### Stored data
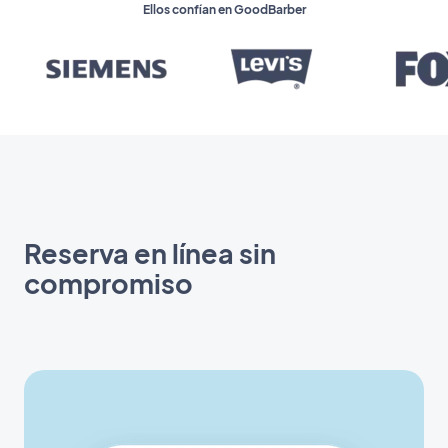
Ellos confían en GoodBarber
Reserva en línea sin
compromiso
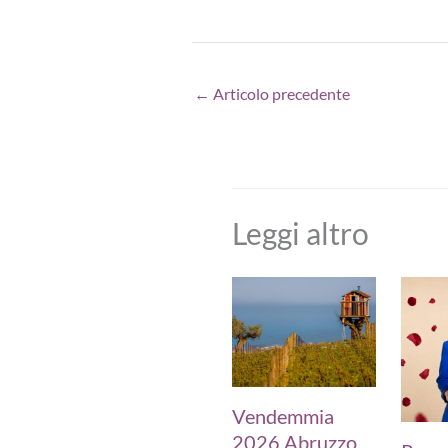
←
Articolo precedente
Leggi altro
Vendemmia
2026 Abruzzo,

==

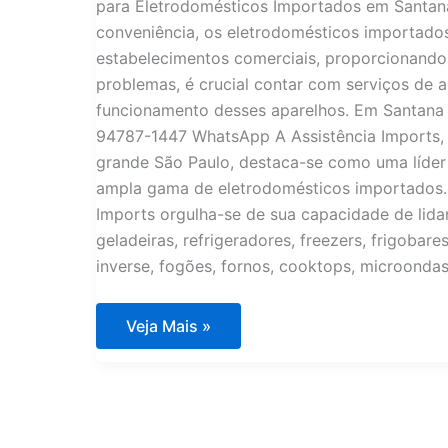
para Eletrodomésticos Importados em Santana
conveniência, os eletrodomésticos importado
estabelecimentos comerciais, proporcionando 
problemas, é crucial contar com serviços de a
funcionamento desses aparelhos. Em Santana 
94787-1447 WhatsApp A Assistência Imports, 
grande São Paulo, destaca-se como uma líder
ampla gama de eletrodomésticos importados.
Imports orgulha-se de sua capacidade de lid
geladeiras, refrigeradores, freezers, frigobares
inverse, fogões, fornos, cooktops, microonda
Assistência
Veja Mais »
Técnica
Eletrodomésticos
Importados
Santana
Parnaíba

### ASSIGNMENT
Tally the lines of the items that contain the string "Imports", treating uppercase and lowercase as distinct. Give only the number.

### OUTPUT BELOW
2